Frequency of administration The drug depends on the half-life. It is necessary that the concentration of the drug in the blood does not decrease below the minimum inhibitory level, since during these intervals the growth and reproduction of bacteria will resume. Conditions are created for the development of resistant strains. So benzylpenicillin sodium salt should be administered 6-8 times a day.

7. The course of treatment for acute infection is 5-7 days. The effectiveness of prescribed antimicrobial therapy is determined on the 3rd day. If there is no positive dynamics of clinical signs of the disease after 72 hours, it is necessary to change the drug. If therapy is effective for an acute infection, but there is no full effect by the 7th day, then treatment can be continued with the same drug for up to 10 days.

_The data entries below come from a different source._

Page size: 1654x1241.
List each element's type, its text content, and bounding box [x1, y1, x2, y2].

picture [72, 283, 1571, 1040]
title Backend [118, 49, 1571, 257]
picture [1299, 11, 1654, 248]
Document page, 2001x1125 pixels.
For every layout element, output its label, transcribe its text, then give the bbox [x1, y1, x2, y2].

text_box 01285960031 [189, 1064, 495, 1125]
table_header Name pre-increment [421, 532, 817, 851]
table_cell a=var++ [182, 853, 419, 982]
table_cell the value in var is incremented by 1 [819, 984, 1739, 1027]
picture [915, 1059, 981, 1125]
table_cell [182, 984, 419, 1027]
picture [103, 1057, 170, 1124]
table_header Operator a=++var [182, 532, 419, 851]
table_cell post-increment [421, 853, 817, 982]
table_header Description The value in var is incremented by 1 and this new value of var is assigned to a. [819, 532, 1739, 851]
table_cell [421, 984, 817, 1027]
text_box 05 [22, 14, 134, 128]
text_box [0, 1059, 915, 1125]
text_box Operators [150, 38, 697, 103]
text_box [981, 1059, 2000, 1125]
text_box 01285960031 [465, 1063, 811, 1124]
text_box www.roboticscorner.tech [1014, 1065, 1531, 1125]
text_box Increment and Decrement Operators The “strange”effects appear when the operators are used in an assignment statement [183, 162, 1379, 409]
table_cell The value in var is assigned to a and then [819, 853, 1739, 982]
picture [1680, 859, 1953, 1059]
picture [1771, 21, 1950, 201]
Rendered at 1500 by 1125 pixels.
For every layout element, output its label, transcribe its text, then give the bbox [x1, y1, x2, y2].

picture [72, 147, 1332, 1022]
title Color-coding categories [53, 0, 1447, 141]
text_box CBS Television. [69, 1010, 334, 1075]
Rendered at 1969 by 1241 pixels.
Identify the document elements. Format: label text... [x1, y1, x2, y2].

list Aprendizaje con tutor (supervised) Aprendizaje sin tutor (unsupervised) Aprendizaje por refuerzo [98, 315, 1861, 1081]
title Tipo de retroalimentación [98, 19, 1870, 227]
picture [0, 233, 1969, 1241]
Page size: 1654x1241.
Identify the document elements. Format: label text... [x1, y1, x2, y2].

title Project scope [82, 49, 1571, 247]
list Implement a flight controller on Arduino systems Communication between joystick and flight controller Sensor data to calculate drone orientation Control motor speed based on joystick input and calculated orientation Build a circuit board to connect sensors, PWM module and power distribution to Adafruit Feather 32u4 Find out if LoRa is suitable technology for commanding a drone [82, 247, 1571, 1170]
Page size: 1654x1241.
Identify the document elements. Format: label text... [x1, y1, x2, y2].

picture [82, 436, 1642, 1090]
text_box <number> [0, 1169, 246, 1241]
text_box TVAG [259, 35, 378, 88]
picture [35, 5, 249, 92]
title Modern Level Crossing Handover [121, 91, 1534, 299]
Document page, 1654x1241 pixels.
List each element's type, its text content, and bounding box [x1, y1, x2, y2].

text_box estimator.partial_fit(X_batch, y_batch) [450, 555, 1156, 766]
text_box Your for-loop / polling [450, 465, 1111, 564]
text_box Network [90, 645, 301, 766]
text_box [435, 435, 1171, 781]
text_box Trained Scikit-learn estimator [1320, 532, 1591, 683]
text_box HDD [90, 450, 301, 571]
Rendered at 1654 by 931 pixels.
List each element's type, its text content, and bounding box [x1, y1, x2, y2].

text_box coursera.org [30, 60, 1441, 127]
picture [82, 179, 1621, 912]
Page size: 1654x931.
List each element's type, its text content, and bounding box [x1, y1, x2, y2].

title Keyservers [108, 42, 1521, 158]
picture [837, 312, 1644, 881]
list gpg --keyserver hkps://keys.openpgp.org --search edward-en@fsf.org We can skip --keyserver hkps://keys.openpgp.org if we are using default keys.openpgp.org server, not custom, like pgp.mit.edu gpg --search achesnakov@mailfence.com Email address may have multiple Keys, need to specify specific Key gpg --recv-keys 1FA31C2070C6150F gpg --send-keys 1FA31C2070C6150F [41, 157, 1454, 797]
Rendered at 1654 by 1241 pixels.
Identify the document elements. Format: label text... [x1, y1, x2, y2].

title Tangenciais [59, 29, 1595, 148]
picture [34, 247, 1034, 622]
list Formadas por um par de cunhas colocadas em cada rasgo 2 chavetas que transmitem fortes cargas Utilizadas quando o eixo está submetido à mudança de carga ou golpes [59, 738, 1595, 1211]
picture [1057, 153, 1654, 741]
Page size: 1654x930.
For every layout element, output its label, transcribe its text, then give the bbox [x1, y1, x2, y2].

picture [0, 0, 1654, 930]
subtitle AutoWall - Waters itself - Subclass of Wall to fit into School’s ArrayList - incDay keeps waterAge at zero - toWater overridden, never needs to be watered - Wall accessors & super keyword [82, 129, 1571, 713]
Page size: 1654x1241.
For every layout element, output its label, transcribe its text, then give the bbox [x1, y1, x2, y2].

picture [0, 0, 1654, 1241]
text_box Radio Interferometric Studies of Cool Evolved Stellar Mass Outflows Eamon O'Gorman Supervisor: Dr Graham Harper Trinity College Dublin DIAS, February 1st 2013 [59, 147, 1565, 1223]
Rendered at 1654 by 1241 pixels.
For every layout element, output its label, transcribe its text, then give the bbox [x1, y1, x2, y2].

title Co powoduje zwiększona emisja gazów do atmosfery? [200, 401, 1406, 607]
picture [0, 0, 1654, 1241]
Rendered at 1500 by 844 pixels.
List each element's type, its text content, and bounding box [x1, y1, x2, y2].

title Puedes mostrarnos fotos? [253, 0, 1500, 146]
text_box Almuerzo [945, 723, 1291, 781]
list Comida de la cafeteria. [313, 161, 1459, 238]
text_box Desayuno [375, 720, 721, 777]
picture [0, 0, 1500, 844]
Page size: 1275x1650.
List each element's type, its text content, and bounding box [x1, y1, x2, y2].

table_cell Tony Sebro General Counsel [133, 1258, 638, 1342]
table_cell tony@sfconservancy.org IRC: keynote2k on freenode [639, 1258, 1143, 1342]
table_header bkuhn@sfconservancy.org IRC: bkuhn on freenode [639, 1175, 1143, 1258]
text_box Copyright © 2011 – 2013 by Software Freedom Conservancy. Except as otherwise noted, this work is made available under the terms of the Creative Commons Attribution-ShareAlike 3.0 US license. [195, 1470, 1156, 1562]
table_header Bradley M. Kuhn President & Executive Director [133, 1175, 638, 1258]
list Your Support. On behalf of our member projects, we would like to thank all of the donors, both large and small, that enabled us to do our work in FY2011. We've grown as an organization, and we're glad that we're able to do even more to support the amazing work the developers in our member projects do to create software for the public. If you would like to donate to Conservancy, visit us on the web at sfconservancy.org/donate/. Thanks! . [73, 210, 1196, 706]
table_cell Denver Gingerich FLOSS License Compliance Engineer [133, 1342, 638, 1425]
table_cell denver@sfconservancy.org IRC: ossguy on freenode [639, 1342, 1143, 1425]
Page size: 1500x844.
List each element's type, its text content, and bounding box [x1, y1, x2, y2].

The course of treatment for chronic infection can be 14 days.

8. Combined antimicrobial therapy is prescribed:

1. for severe infections (peritonitis, sepsis, osteomyelitis, endocarditis, severe gynecological infections);

2. with a mixed flora (two or more pathogens are sown);

3. for diseases caused by a pathogen that quickly develops resistance to antimicrobial agents (tuberculosis, leprosy).

When choosing an AB for combination therapy, the following circumstances must be taken into account:

1. Synergism is observed when combining 2 drugs with the same type of action: bactericidal with bactericidal, bacteriostatic with bacteriostatic. When combining drugs with different types of action (bactericide with bacteriostatic), synergism is not observed, since bactericides act on “young” dividing forms, and bacteriostatics stop the growth and reproduction of microorganisms.

2. It is irrational to combine 2 drugs with unidirectional side effects. For example, two nephrotoxic drugs - aminoglycosides with sulfonamides, two hepatotoxic drugs - tetracyclines with rifampicin; chloramphenicol and sulfonamides that inhibit hematopoiesis

3. When choosing drugs for combination therapy, it is necessary that the spectrum of antimicrobial action expands, that is, one drug acts on gram (+) flora, and the other predominantly on gram (-). Thus, combinations of a broad-spectrum drug with a drug active against anaerobes (for example, cefuroxime + metronidazole).

9. It is necessary to rationally combine antimicrobial drugs with drugs from other pharmacotherapeutic groups. At the same time, rational combinations are those in which drugs can prevent or correct the adverse effects of antibiotics. Thus, the administration of vitamin B6 prevents the development of neuropathy caused by GINK-isoniazid derivatives; folic acid – development of B12-folate deficiency anemia caused by biseptol; probiotics prevent the development of dysbiosis with broad-spectrum antibiotics. Combinations of 2 drugs with unidirectional side effects are irrational. For example, when aminoglycosides are combined with loop diuretics (furosemide, uregit), the risk of oto- and nephrotoxicity increases sharply.

Combinations of ABs with drugs with immunostimulating effects in cases of decreased immunity are rational.